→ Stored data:
□ □ □ □ □ □ □
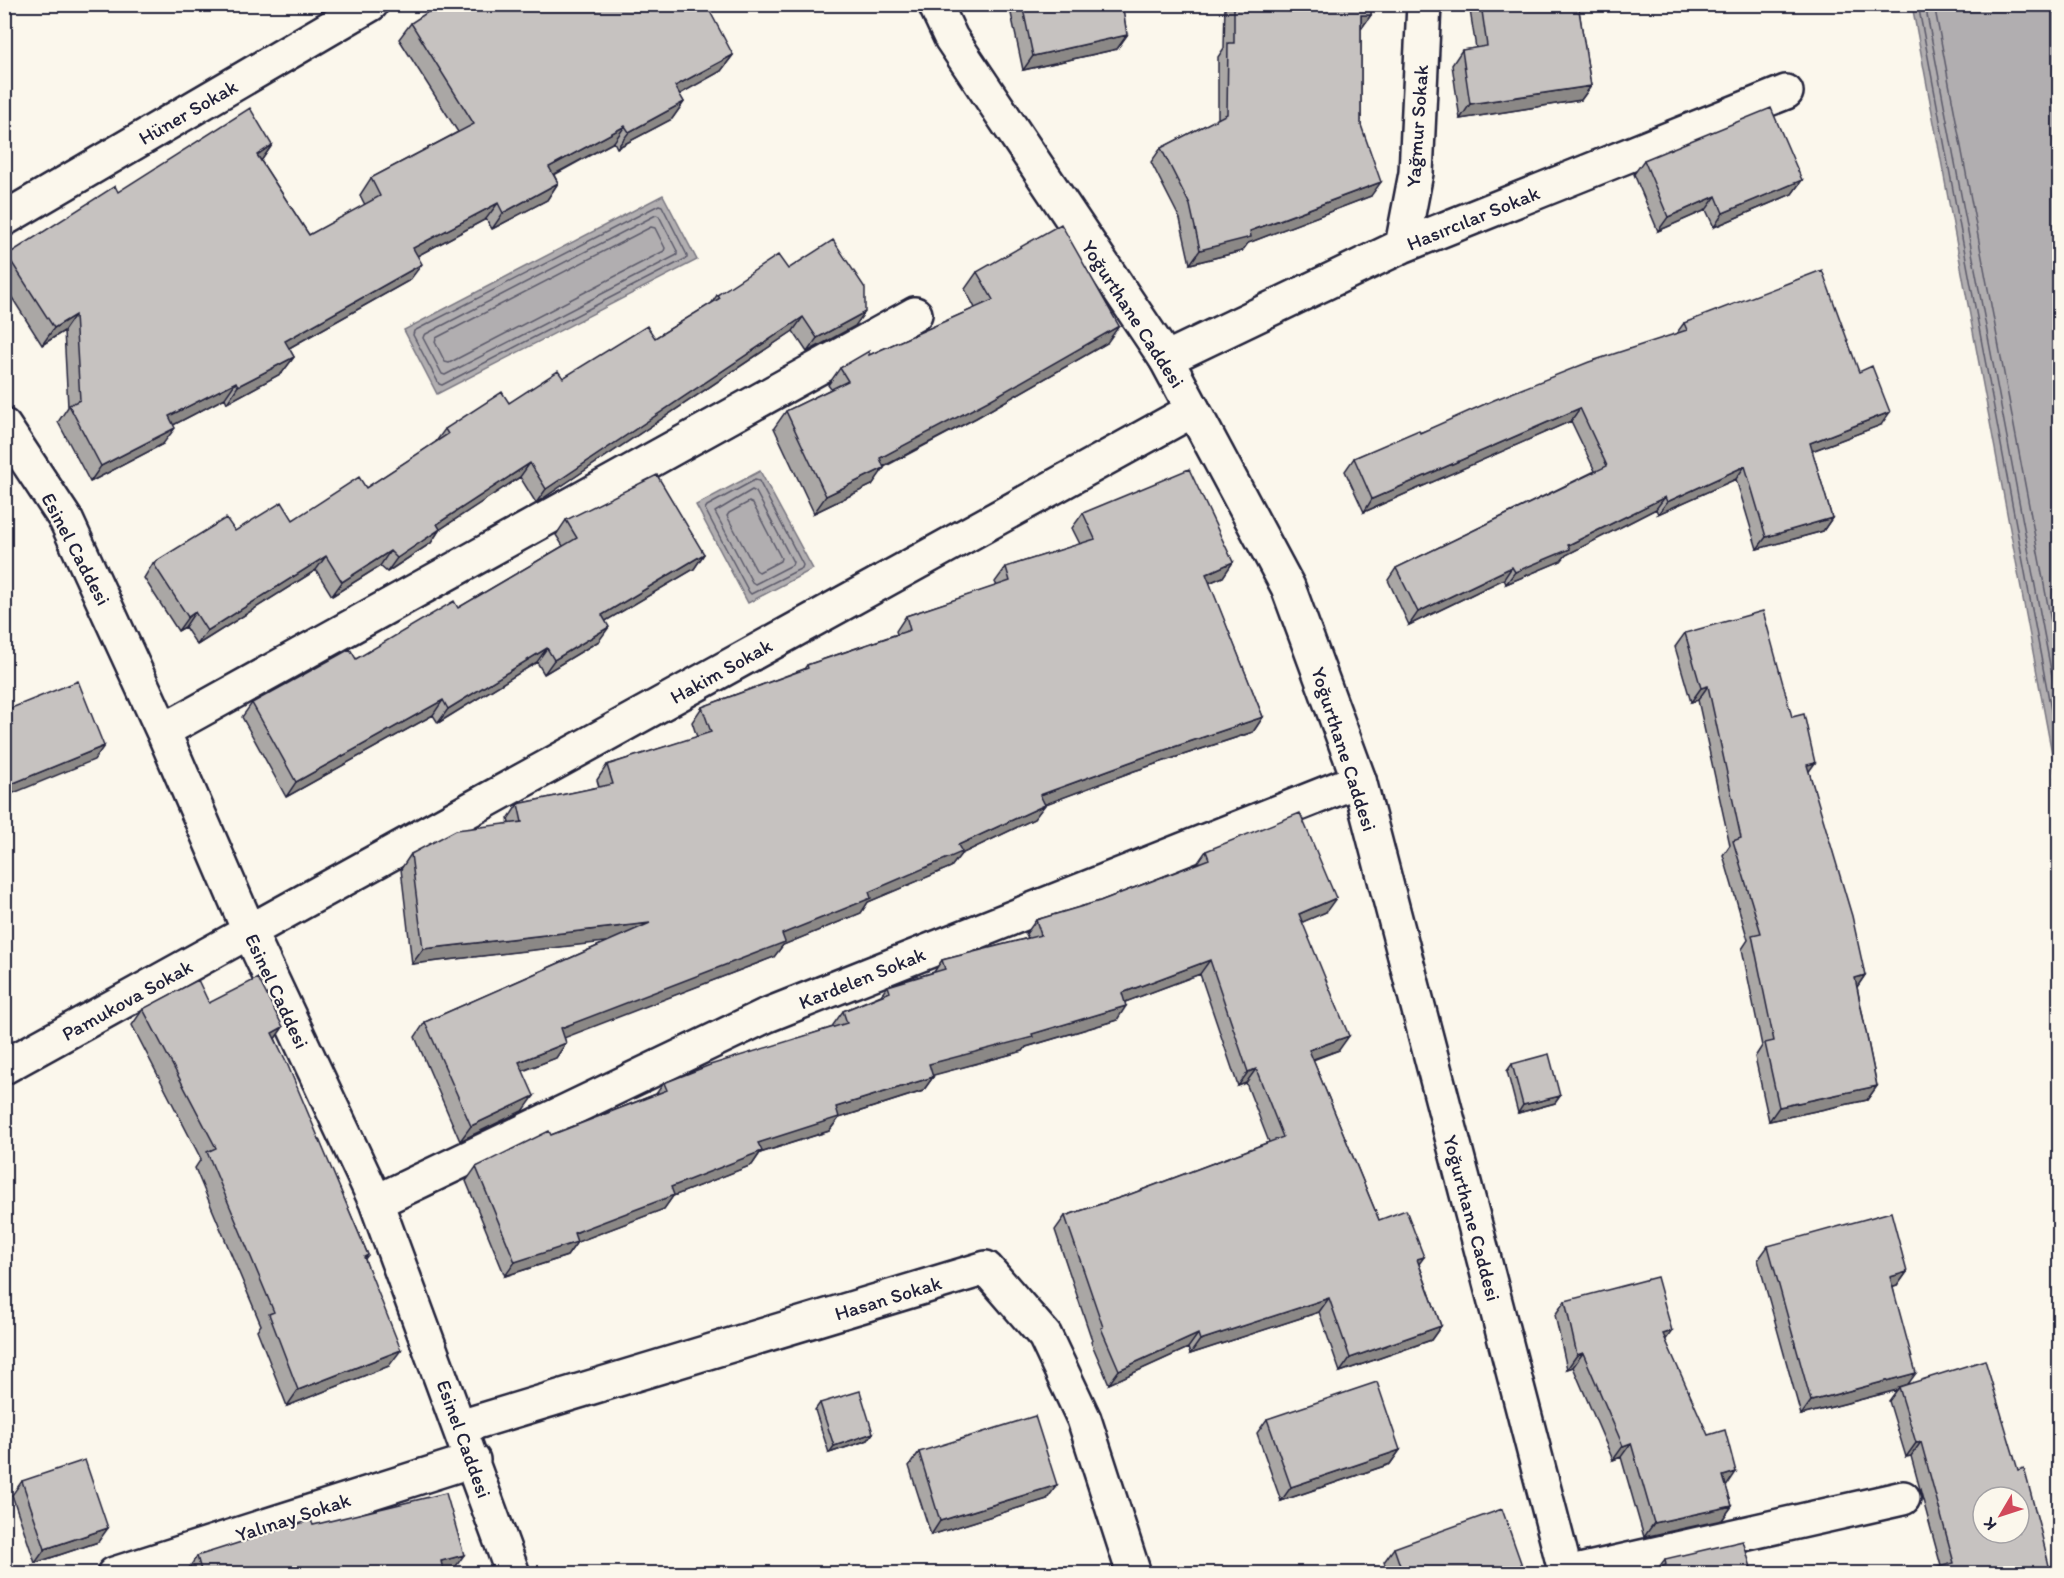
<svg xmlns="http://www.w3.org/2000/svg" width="2064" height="1578" font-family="Itim,sans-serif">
<rect width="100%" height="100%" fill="#fbf7ec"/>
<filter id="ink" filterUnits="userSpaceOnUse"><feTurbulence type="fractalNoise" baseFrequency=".0167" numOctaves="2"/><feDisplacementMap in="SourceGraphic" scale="12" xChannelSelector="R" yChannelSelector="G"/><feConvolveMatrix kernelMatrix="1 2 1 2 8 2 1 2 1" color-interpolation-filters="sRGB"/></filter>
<g filter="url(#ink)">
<path fill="#b1aeb0" stroke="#787681" stroke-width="1.5" d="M1912,5H2059V791Z
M663,195L697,260L437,394L404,330Z
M760,471L813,569L748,603L696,505Z"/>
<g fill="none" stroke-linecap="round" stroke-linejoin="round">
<path stroke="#5b5a6a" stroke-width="1.5" d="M1918,4L2060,758
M1925,4L2060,718
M1934,4L2060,669
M659,205L662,206L687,255V258L442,385L439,384L413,335L414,331Z
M656,215L659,216L677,251V255L445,375L442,374L423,338L424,335Z
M651,227L655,228L665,248L664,251L449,363L445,362L435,342L436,338Z
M755,480L759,481L803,565L802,568L751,594L749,592L705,509L707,506Z
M752,490L756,492L793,562L792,565L755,584L752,582L715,512Z
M749,502L753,504L781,558L780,561L759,572L756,570L727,516L729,513Z"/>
<defs>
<path id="street" d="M4,219L371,4
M1402,246L1416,173L1424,4
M1166,359L1402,246L1786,92
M4,426L66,520L163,731L250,933L376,1202L513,1574
M163,731L915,314
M4,1067L1193,410
M376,1202L765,1016L1359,780
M460,1427L986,1268L1045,1336L1084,1419L1134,1574
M114,1574L473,1460
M1566,1574L1903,1498"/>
<path id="secondary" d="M935,4L951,38L1166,359L1288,587L1359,780L1566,1574"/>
</defs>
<use href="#street" stroke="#22223b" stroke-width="38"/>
<use href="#secondary" stroke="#22223b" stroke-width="38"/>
<use href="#street" stroke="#fbf7ec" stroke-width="33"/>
<use href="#secondary" stroke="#fbf7ec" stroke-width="33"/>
</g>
<path fill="#aaa7a5" stroke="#22223b" stroke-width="1.5" d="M1009,4H1122L1127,35L1117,49L1023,70Z
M1225,4H1371V15L1361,29V125L1371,196L1248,243L1242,251L1190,264L1180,219L1151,162L1161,148L1218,119V57L1224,48Z
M1469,4H1578L1591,86L1581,100L1460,119L1452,65L1462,50L1476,48Z
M411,23L733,55L721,71L679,94L684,102L672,119L617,148L614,142L554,175L558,183L547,200L492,229L486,219L417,256L410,280L289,348L294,357L282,373L227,403L225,398L173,425L163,444L90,482L58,422L68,407L64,331L42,345L4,285V258L7,255L272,145L261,161L309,235L365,205L360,195L371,178L458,132L399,39Z
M1644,160L1802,180L1792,194L1714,227L1706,210L1658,231L1634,174Z
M788,269L855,326L807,352L793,331L536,503L520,477L440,529L431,543L387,572L380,566L332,596L316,570L197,645L185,627L178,631L144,578L153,563L235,531L293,520L366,488L435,443L445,429L509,403L563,378L655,338L711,304L717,295Z
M977,272L1107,343L976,418L884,467L872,485L814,513L774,428L786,411L831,389L828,385L840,368L975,308L965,289Z
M1684,323L1881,425L1812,451L1832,518L1823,531L1757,549L1736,479L1658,514L1656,509L1566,555L1561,561L1506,584L1504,579L1409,625L1388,580L1396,568L1595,471L1571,421L1364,512L1345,471L1354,458L1676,334Z
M1083,513L1233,562L1223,577L1209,583L1263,717L1253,732L1134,771L1045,804L1034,819L961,854L951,867L868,902L861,913L783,945L774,957L564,1037L566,1043L556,1058L523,1071L524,1110L460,1141L415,1037L425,1022L609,941L412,964L401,869L411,854L509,823L508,819L518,804L599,787L597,780L607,765L697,737L692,722L702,707L804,669L807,665L897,634L896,631L906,616L997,586L995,582L1006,567L1080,544L1072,528Z
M566,520L704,554L694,569L605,621L599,641L544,674L537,662L438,723L433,715L286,797L242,717L252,703L356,659L458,608L563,546L556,535Z
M1685,633L1792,717L1809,772L1865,975L1857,987L1877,1086L1867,1100L1769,1121L1755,1057L1762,1046L1742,949L1748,940L1723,855L1730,845L1698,700L1691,702L1675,647Z
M1206,851L1326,912L1302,922L1339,1050L1313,1060L1379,1220L1419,1264L1441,1326L1431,1340L1340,1372L1319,1312L1190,1354L1188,1348L1109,1384L1091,1342L1092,1340L1055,1230L1065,1216L1131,1194L1269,1142L1246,1083L1238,1086L1200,974L1125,1002L1117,1020L1026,1047L1023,1051L932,1075L933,1077L923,1091L839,1118L829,1131L760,1153L752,1165L673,1196L664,1209L577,1242L567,1256L505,1276L466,1181L476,1167L551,1135L656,1094L664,1083L833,1027V1025L843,1011L881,995L888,986L934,972L942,960L1028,938L1026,934L1036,920L1100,901L1197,864Z
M209,1003L283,1027L275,1038L368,1255L365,1259L389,1366L287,1406L257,1330L261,1325L195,1168L201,1159L132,1025L143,1009Z
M1512,1064L1560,1096L1555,1103L1518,1113L1507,1071Z
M1768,1246L1907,1272L1897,1286L1893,1287L1908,1384L2051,1574L1941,1566L1911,1456L1906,1457L1889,1401L1897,1390L1801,1415L1758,1260Z
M1565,1301L1666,1341L1726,1487L1732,1506L1722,1520L1644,1537L1621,1457L1613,1460L1573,1367L1567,1369L1555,1315Z
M820,1403L873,1433L868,1440L829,1453L815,1410Z
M1267,1419L1400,1450L1390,1464L1281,1501L1257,1433Z
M919,1452L1047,1499L931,1535L909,1466Z
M22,1481L98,1542L35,1563L12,1495Z
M313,1525L454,1569L444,1572V1574H188L187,1571L197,1556Z
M1394,1548L1525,1574H1388L1384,1562Z
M1665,1559L1753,1574H1652L1655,1569L1659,1567Z"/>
<path fill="#8b8886" stroke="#22223b" stroke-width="1.5" d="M1361,15H1371L1361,29Z
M1127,35L1117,49L1023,70L1033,56Z
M733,55L721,71L664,103L675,86Z
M1591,86L1581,100L1460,119L1470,104Z
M684,102L672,119L617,148L629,132Z
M625,126L614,142L538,183L549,167Z
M272,145L261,161L257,155Z
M1802,180L1792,194L1714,227L1723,213Z
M1381,182L1371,196L1248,243L1242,251L1190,264L1200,250Z
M558,183L547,200L492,229L503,213Z
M1716,196L1706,210L1658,231L1668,217Z
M498,203L486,219L402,264L413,248Z
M422,264L410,280L273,357L285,341Z
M865,312L855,326L807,352L817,338Z
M75,315L64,331L42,345L54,328Z
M803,317L793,331L536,503L546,489Z
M1119,326L1107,343L976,418L867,475L880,458Z
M294,357L282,373L227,403L238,386Z
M236,382L225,398L158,433L169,416Z
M1580,408L1571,421L1364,512L1372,499Z
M1890,412L1881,425L1801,455L1810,443Z
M175,428L163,444L90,482L101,466Z
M530,463L520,477L427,538L437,524Z
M1745,466L1736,479L1658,514L1667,502Z
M884,468L872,485L814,513L826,496Z
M1665,497L1656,509L1566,555L1561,561L1506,584L1515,572Z
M1832,518L1823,531L1757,549L1766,537Z
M440,529L431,543L387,572L397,558Z
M390,551L380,566L332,596L342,582Z
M704,554L694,569L592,629L602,615Z
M326,556L316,570L197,645L207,631Z
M1233,562L1223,577L1196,588L1206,574Z
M1512,567L1504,579L1409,625L1418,612Z
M195,612L185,627L178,631L188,617Z
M609,627L599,641L544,674L554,660Z
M547,648L537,662L438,723L448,709Z
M1708,686L1698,700L1691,702L1701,688Z
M443,700L433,715L286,797L296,782Z
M1263,717L1253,732L1134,771L1030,810L1040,795L1144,757Z
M104,746L94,760L4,797V787Z
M1815,763L1805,777L1807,765Z
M1045,805L1034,819L961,854L951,867L868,902L861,913L783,945L774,957L551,1043L561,1028L782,934L869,892L958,845Z
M1336,898L1326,912L1289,928L1299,914Z
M650,923L640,938L412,964L423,949Z
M1210,960L1200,974L1112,1007L1122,993Z
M1865,975L1855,990V978Z
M1126,1006L1117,1020L1026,1047L1023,1051L919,1079L929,1064Z
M283,1027L272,1043V1033Z
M1349,1036L1339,1050L1299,1064L1309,1050Z
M566,1043L556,1058L509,1076L519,1062Z
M1256,1069L1246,1083L1238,1086L1248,1072Z
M933,1077L923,1091L839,1118L829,1131L760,1153L752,1165L673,1196L664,1209L577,1242L567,1256L505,1276L515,1262L671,1187L758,1143L836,1107Z
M1877,1086L1867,1100L1769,1121L1779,1107Z
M534,1096L524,1110L460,1141L471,1126Z
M1560,1096L1555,1103L1518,1113L1523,1105Z
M1424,1257L1414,1271L1417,1259Z
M1907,1272L1897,1286L1881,1291L1890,1277Z
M1329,1298L1319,1312L1190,1354L1200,1340Z
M1441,1326L1431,1340L1340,1372L1350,1358Z
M1672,1331L1662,1345L1663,1334Z
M1198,1334L1188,1348L1109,1384L1119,1370Z
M401,1350L389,1366L287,1406L298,1390Z
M1583,1353L1573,1367L1567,1369L1577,1355Z
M1916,1373L1906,1387H1899L1897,1390L1801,1415L1811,1401Z
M873,1433L868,1440L829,1453L834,1446Z
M1921,1442L1911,1456L1906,1457L1916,1443Z
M1631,1443L1621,1457L1613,1460L1623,1446Z
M1400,1450L1390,1464L1281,1501L1291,1487Z
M1736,1472L1726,1487L1723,1476Z
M1057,1485L1047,1499L931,1535L940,1521Z
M1732,1506L1722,1520L1644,1537L1654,1523Z
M108,1528L98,1542L35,1563L45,1549Z
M464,1555L454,1569L438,1574L441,1561Z"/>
<path fill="#c6c2c0" stroke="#22223b" stroke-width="1.5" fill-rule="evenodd" d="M440,4H706L733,55L675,86L684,102L629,132L625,126L549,167L558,183L503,213L498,203L413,248L422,264L285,341L294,357L238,386L236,382L169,416L175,428L101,466L69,405L80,400L75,315L54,328L7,255L115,186L118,192L250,108L272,145L257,155L309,235L380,196L371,178L474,124L411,23Z
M1022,4H1122L1127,35L1033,56Z
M1234,4H1371V15H1361V125L1381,182L1250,231L1251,237L1200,250L1190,205L1161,148L1227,114L1228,43H1234Z
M1481,4H1578L1591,86L1470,104L1462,50L1487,46Z
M1771,108L1802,180L1723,213L1716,196L1668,217L1644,160Z
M1061,224L1119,326L988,401L880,458L884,468L826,496L786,411L848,381L840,368L869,351V355L993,300L977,272Z
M833,240L865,288V312L817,338L803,317L546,489L530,463L437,524L440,529L397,558L390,551L342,582L326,556L207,631L195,612L188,617L153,563L226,518L235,531L282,502L293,520L359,477L366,488L448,434L445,429L502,392L509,403L558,371L563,378L647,326L655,338L720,298L717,295L778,255L788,269Z
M1822,270L1859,372L1872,366L1890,412L1810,443L1832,518L1766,537L1745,466L1667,502L1665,497L1568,545L1570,549L1515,572L1512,567L1418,612L1396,568L1607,466L1580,408L1372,499L1354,458L1419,430L1420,433L1494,400L1589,362L1687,330L1684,323Z
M1189,469L1233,562L1206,574L1263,717L1144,757L1040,795L1045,805L958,845L962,852L869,892L871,898L782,934L785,942L561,1028L566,1043L519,1062L534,1096L471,1126L425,1022L650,923L423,949L411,854L456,830L522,822L518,804L613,784L607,765L711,732L702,707L808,668L807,665L910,630L906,616L1010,581L1006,567L1095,539L1083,513Z
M657,475L704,554L602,615L609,627L554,660L547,648L448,709L443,700L296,782L252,703L350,649L356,659L454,601L458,608L577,538L566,520Z
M1763,611L1792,717L1804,714L1815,763L1807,765L1852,916L1865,975L1855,978L1877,1086L1779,1107L1765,1043L1774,1041L1752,935L1761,933L1733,841L1741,838L1708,686L1701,688L1685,633Z
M78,681L104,746L4,787V711Z
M1300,813L1336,898L1299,914L1349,1036L1309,1050L1379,1220L1406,1210L1424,1257L1417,1259L1441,1326L1350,1358L1329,1298L1200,1340L1198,1334L1119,1370L1101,1328L1103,1327L1065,1216L1131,1194L1283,1137L1256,1069L1248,1072L1210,960L1122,993L1126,1006L1032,1034L1033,1037L929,1064L933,1077L836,1107L839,1117L758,1143L762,1151L671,1187L674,1195L574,1233L577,1242L515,1262L476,1167L549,1131L551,1135L667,1090L664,1083L710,1065L847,1023L843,1011L890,992L888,986L945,969L942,960L1041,935L1036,920L1100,901L1209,859L1206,851Z
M258,978L283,1027L272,1033L286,1061L368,1255L364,1257L401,1350L298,1390L269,1314L274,1312L207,1152L216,1148L143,1009L198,980L209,1003Z
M1549,1054L1560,1096L1523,1105L1512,1064Z
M1891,1212L1907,1272L1890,1277L1916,1373L1811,1401L1768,1246Z
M1657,1277L1672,1331L1663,1334L1708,1435L1725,1430L1736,1472L1723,1476L1732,1506L1654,1523L1631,1443L1623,1446L1583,1353L1577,1355L1565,1301Z
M1985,1360L2018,1470L2024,1468L2041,1532L2051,1574H1911L1954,1563L1921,1442L1916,1443L1899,1387ZM1983,1497H2019V1533H1983Z
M1377,1382L1400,1450L1291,1487L1267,1419Z
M860,1391L873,1433L834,1446L820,1403Z
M1035,1416L1057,1485L940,1521L919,1452Z
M85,1460L108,1528L45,1549L22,1481Z
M446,1493L464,1555L441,1561L444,1574H202L197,1556L311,1520L313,1525Z
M1502,1509L1525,1574H1403L1394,1548Z
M1743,1541L1753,1574H1657L1655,1569L1666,1565L1665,1559Z"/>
</g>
<g text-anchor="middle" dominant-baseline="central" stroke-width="4.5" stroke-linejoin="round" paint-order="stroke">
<g font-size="20" fill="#22223b" stroke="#fbf7ec">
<text transform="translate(188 112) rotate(-30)">Hüner Sokak</text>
<text transform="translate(1417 126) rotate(-86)">Yağmur Sokak</text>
<text transform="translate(1473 218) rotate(-22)">Hasırcılar Sokak</text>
<text transform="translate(1133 314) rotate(57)">Yoğurthane Caddesi</text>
<text transform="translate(76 549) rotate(62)">Esinel Caddesi</text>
<text transform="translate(721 671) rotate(-29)">Hakim Sokak</text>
<text transform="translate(1344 749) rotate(72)">Yoğurthane Caddesi</text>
<text transform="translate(862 978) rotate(-22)">Kardelen Sokak</text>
<text transform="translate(277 991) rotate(65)">Esinel Caddesi</text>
<text transform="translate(127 1000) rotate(-29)">Pamukova Sokak</text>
<text transform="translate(1472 1218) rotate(75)">Yoğurthane Caddesi</text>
<text transform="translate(888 1298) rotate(-17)">Hasan Sokak</text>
<text transform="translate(464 1439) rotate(70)">Esinel Caddesi</text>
<text transform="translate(293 1517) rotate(-18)">Yalınay Sokak</text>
</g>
</g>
<rect width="2064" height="1578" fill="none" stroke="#fbf7ec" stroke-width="24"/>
<rect x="12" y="12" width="2040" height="1554" fill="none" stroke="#22223b" stroke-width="2" filter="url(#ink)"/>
<g transform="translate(2001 1515) rotate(231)"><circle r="28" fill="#fbf7ec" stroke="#a4a2a5" stroke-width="1.5"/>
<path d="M0-4.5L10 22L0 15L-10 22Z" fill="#d1495b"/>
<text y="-9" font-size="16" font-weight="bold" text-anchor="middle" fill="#22223b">K</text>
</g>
</svg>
□ □ □ □ □ □ □
→ Action item: In how many lines of the entries does "size" appear? Reply with only the number.

→ Solution for this problem: 2